The Board in the instant case disagrees with employer counsel that the facts of this case are similar to those in Super Tops No. 1. They are so different as to readily distinguish it from the Super Tops decision. The employer did not have a plan to target a particular market not served by Safeway. It learned after it opened the Current River store that its market included a large number of Ukrainians and it tried to find out what special interests they had, just as it did for all customers.
That was part of the employer's attempts to personalize service in the store. While it was a deliberate effort to present a different service than Safeway had, it falls into the normal kind of initiatives one would expect of a new occupant trying to place its own stamp on the premises. While these are entirely understandable and sensible initiatives, they are not aimed at developing a new market, rather they are aimed at consolidating the existing market by hanging on to present customers and trying to attract others already in the market area. The employer was clearly responding to the location of the premises. It specifically sought to buy Safeway's inventory, excluding perishables, so that it could open the store as Current River Foods Ltd. with hardly skipping a beat. The employer had acquired from Safeway everything in the way of fixtures, equipment and inventory, except for perishables, to do so the moment it closed the transaction. The employer's efforts after opening the store were clearly directed towards consolidating the existing customers of the store and trying to recapture the ones which Safeway may have lost.
This case falls squarely within the Dutch Boy line of cases which emphasized the importance of location for a retail food store and of the support of the people who live within its area. Baccari recognized this importance when he said that he did not want to delay the opening of the store because he wanted to take advantage of the customer's habits of coming to the store.

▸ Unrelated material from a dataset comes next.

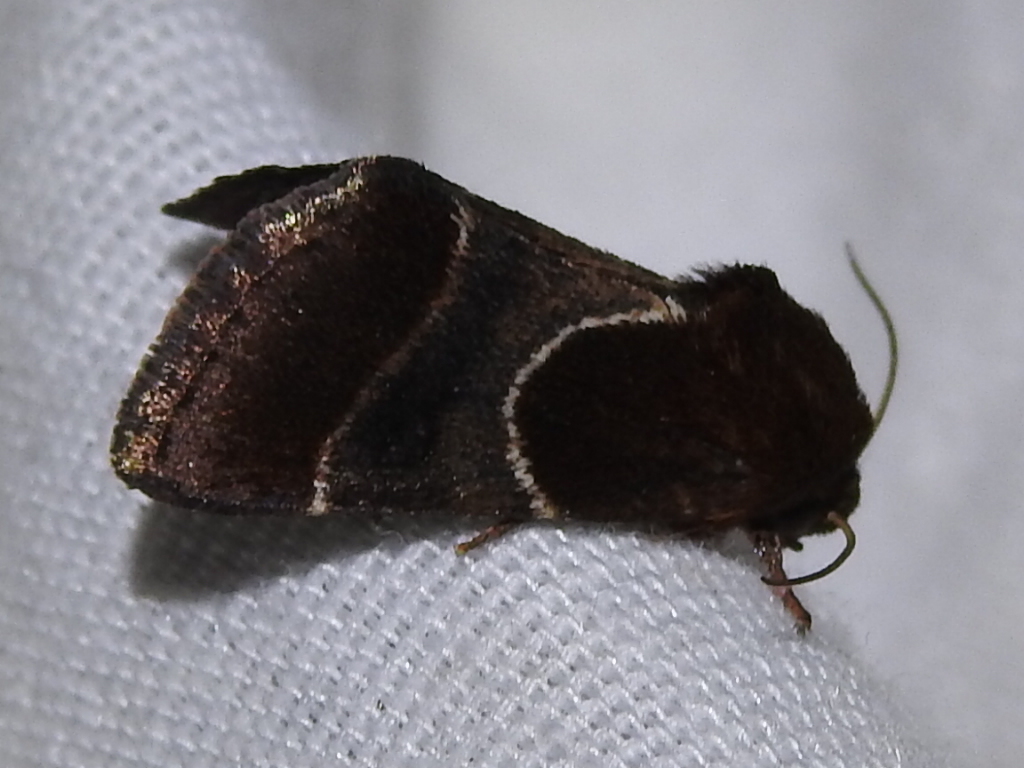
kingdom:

The Board adopts the reasoning in the Dutch Boy line of cases and finds on the facts of the instant case, that the employer, in acquiring the right to use the former Safeway premises complete with its furnishings, fixtures and inventory became the "buyer" in the sale of part of Safeway's business within the meaning of section 63 of the Act. Therefore, Current River Foods Ltd. is the successor employer to Canada Safeway Limited respecting the Current River store and is bound to the collective agreement between Canada Safeway Limited and United Food & Commercial Workers International Union, Local 409 which was in effect at the time of the sale.